Nobody ever asked my birthday

Surefooted is next to Bloody-mindedness

[a/n: The title is a play on "Cleanliness is next to Godliness", one of those Ben Franklin sayings people are fond of repeating. Now with a Twist!]

Harry Potter rose before the sun did, stretched lightly, bouncing on his toes, and then proceeded to stamp and hop around Hogwarts. It was nearly Christmas*, after all, and it had rained. Rain, when there were no active trees to sop it up, made moors into boggy, splashy, mucky messes.

It was Scotland after all.

Which meant he was a sopping, dripping, bedraggled mess by the time he was hauling himself up the stairs. At least Malfoy wasn't there to make fun of him. Or worse, Pansy. Pansy looked like she'd never dream of letting herself get that messy, no matter what skullduggery she got up to.

"Potter," Pansy said, stepping out of a shadow. Because in Harry's entire life, nothing ever went to plan.

"What?" Harry said, greeting her with less indifference, and more 'I'm melting. Please don't take long. There's a shower when you're done.' Hardly the most dignified start of a conversation ever.

"Who's planning parties for the Gryffindors these days?" Pansy asked, and her show of casual indifference was a blessing. (Who could be entirely indifferent when mud was splattering the floor? Certainly no one who cared about image at all.)

Harry shrugged, "I dunno."

"Typical. You sure it's not Parvati or Brown?" Pansy said, her hands making treacherously for her hips.

"Pretty sure not Brown," Harry said, "I'd have heard about her."

Pansy snarled, "Well, someone needs to plan a party over Break."

Harry... almost nodded. It was true, there had always been some sort of illicit party over break. Generally the Twins planned those...

Instead, Harry asked, "Why do you care?" It was a loaded question, so he tried to drown any latent hostility before it rose to the surface.

Pansy's smile was sharp, in her fox-shaped face. "Business, not pleasure."

Harry just looked at her. And waited.

Pansy stood there, seeing if she could out stare him. In less than a minute's time, she broke eye contact, throwing up her hands, whirling, stalking away, coming back. "You! I'm in the business of procuring party elements that are of the more clandestine sort."

Harry nodded, "You're trying to take over from the Weasleys?"

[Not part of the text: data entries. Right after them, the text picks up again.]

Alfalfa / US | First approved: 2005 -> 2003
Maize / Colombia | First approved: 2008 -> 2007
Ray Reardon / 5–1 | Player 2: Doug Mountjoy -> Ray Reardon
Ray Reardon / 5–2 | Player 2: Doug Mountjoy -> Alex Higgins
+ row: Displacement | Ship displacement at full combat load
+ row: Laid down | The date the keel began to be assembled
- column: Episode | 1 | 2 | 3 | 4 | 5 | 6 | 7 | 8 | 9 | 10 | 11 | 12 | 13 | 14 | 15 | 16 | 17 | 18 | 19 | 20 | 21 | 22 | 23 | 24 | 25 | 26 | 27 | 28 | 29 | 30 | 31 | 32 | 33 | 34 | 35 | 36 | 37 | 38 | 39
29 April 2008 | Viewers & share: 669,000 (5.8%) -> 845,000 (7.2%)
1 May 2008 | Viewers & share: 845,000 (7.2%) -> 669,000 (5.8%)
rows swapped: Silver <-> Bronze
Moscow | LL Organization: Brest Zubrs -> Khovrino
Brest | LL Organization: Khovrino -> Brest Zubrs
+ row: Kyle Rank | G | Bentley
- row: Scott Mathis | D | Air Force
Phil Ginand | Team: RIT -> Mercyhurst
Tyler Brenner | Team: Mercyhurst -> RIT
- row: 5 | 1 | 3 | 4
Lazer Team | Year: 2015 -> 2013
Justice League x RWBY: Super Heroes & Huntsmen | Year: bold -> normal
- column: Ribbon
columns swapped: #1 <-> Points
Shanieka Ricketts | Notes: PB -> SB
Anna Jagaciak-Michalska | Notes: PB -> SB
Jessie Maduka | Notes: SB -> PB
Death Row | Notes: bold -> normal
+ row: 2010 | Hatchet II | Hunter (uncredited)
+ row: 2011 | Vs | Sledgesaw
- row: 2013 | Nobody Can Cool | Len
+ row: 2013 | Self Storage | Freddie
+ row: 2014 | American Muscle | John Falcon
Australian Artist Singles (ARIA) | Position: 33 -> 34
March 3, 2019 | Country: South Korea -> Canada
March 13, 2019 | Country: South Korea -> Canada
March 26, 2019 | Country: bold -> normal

Pansy sniffed, "We never used them." She then smiled at Harry, and said, "But, essentially, yes. I do a good job, I get a good reputation. A good reputation can take you far."

Harry's smile was more rueful chagrin than anything else, "Slytherin ambition."

"Better believe it." Pansy said, her mouth curling into a truer smile.

"I'll see what I can do." Harry said, pushing his hands into his pockets. "We'll buy at least something."

*By which Harry means they still haven't hung the trimmings up. I have not timeskipped, yet.

**Malfoy plays Quiddich. Malfoy does get muddy on occasion. Malfoy would simply ask why Harry didn't use the Quiddich showers before climbing over a hundred stairs.

[a/n: You think the Slytherins would trust Twin-procured liquor? Nah.